After Musk tweeted in 2018 that he had “funding secured” to take Tesla private at $420, the SEC sued saying that Musk had misled investors. The parties eventually settled, with Musk and Tesla agreeing to pay $20 million each and require lawyers to review Musk’s Tesla-related tweets.
However, last month Musk asked a federal court to terminate the deal, saying he felt “forced” to sign the consent decree during a period when Tesla’s financial health was at risk. A self-described “free speech absolutist,” he also claimed through his lawyer that the deal impinged on his his First Amendment rights.
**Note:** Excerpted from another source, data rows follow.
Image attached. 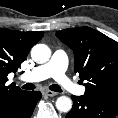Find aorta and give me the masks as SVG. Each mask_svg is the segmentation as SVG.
<instances>
[{"label": "aorta", "mask_w": 118, "mask_h": 118, "mask_svg": "<svg viewBox=\"0 0 118 118\" xmlns=\"http://www.w3.org/2000/svg\"><path fill=\"white\" fill-rule=\"evenodd\" d=\"M51 57V50L45 44H36L31 49V58L39 64L46 63ZM56 108L60 112H69L72 108V100L66 96H60L56 100Z\"/></svg>", "instance_id": "obj_1"}]
</instances>
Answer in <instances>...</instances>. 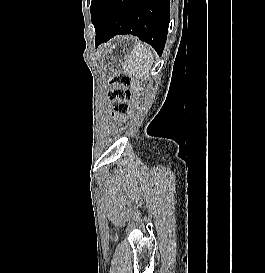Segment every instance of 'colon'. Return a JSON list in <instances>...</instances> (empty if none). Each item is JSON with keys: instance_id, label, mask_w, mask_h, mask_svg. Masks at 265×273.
I'll return each mask as SVG.
<instances>
[{"instance_id": "5ec220e1", "label": "colon", "mask_w": 265, "mask_h": 273, "mask_svg": "<svg viewBox=\"0 0 265 273\" xmlns=\"http://www.w3.org/2000/svg\"><path fill=\"white\" fill-rule=\"evenodd\" d=\"M131 78L125 74L113 75L110 78V84L113 86L109 91V99L113 112L124 114L128 111L127 100L130 97L128 86Z\"/></svg>"}]
</instances>
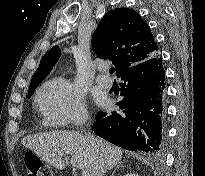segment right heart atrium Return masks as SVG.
Wrapping results in <instances>:
<instances>
[{
	"label": "right heart atrium",
	"mask_w": 205,
	"mask_h": 176,
	"mask_svg": "<svg viewBox=\"0 0 205 176\" xmlns=\"http://www.w3.org/2000/svg\"><path fill=\"white\" fill-rule=\"evenodd\" d=\"M35 101L43 122L53 128L80 124L87 116L83 93L60 78L45 82L37 91Z\"/></svg>",
	"instance_id": "obj_1"
}]
</instances>
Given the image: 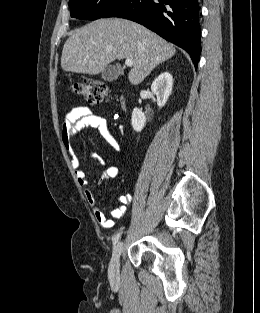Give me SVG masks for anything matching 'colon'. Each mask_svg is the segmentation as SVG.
Segmentation results:
<instances>
[{
    "label": "colon",
    "mask_w": 260,
    "mask_h": 313,
    "mask_svg": "<svg viewBox=\"0 0 260 313\" xmlns=\"http://www.w3.org/2000/svg\"><path fill=\"white\" fill-rule=\"evenodd\" d=\"M73 93L82 96L90 104H100L107 100L109 91L107 86L99 81L83 80L72 85Z\"/></svg>",
    "instance_id": "colon-1"
}]
</instances>
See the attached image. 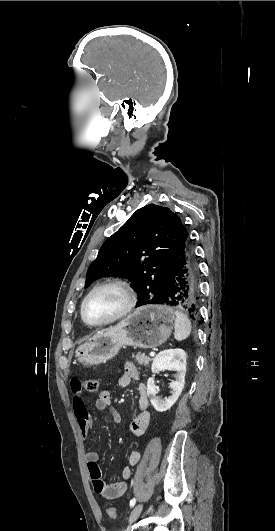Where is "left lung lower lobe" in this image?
<instances>
[{
	"label": "left lung lower lobe",
	"instance_id": "1",
	"mask_svg": "<svg viewBox=\"0 0 275 531\" xmlns=\"http://www.w3.org/2000/svg\"><path fill=\"white\" fill-rule=\"evenodd\" d=\"M199 278L194 247L188 237L176 258L165 294L154 304L173 306L193 318L199 306Z\"/></svg>",
	"mask_w": 275,
	"mask_h": 531
}]
</instances>
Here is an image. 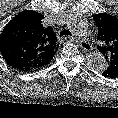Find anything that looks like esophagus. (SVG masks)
I'll use <instances>...</instances> for the list:
<instances>
[{
    "mask_svg": "<svg viewBox=\"0 0 118 118\" xmlns=\"http://www.w3.org/2000/svg\"><path fill=\"white\" fill-rule=\"evenodd\" d=\"M65 39L73 40L71 37H66ZM77 43H79V46L84 50V51H90L92 50V46L89 42H86L84 40H80L79 38L75 39Z\"/></svg>",
    "mask_w": 118,
    "mask_h": 118,
    "instance_id": "esophagus-1",
    "label": "esophagus"
}]
</instances>
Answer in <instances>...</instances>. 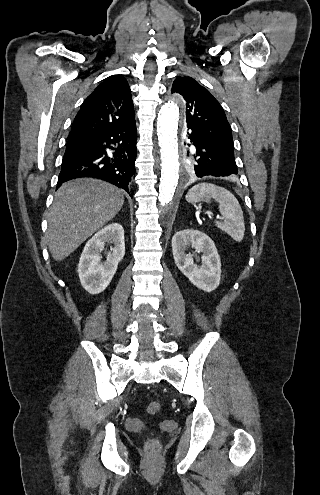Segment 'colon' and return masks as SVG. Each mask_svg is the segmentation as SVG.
<instances>
[{"instance_id":"1","label":"colon","mask_w":320,"mask_h":495,"mask_svg":"<svg viewBox=\"0 0 320 495\" xmlns=\"http://www.w3.org/2000/svg\"><path fill=\"white\" fill-rule=\"evenodd\" d=\"M161 410V404L158 401H152L147 405V412L150 415H157ZM147 450L154 452L159 447V441L157 439H149L147 442Z\"/></svg>"}]
</instances>
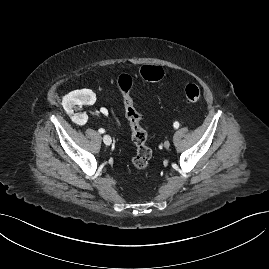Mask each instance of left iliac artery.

The judge also denied Musk’s request to quash an SEC subpoena related to a Twitter poll he conducted asking users whether he should sell Tesla shares or not. Officials were concerned he might have told his brother Kimbal about the poll, leading the brother to sell 88,500 shares just a day before the November 6th, 2021 tweet. In response, Musk said that the Twitter poll in question was just meant to gather input and not a disclosure of information he’d have to report to the SEC.
“Musk may wish it were otherwise, but he remains subject to the same enforcement authority — and has the same means to challenge the exercise of that authority — as any other citizen,” Liman wrote. “Indeed, to conclude otherwise would be to hold that a serial violator of the securities laws or a recidivist would enjoy greater protection against SEC enforcement than a person who had never even been accused of a securities law violation.”
In response, Musk’s lawyer Alex Spiro said that the court’s ruling still means he can address SEC subpoenas on a case-by-case basis. “The court is simply saying we can move to quash these subpoenas when they are compelled,” he told Bloomberg. “Nothing will ever change the truth, which is that Elon Musk was considering taking Tesla private and could have — all that’s left some half decade later is remnant litigation which will make that truth clearer and clearer.”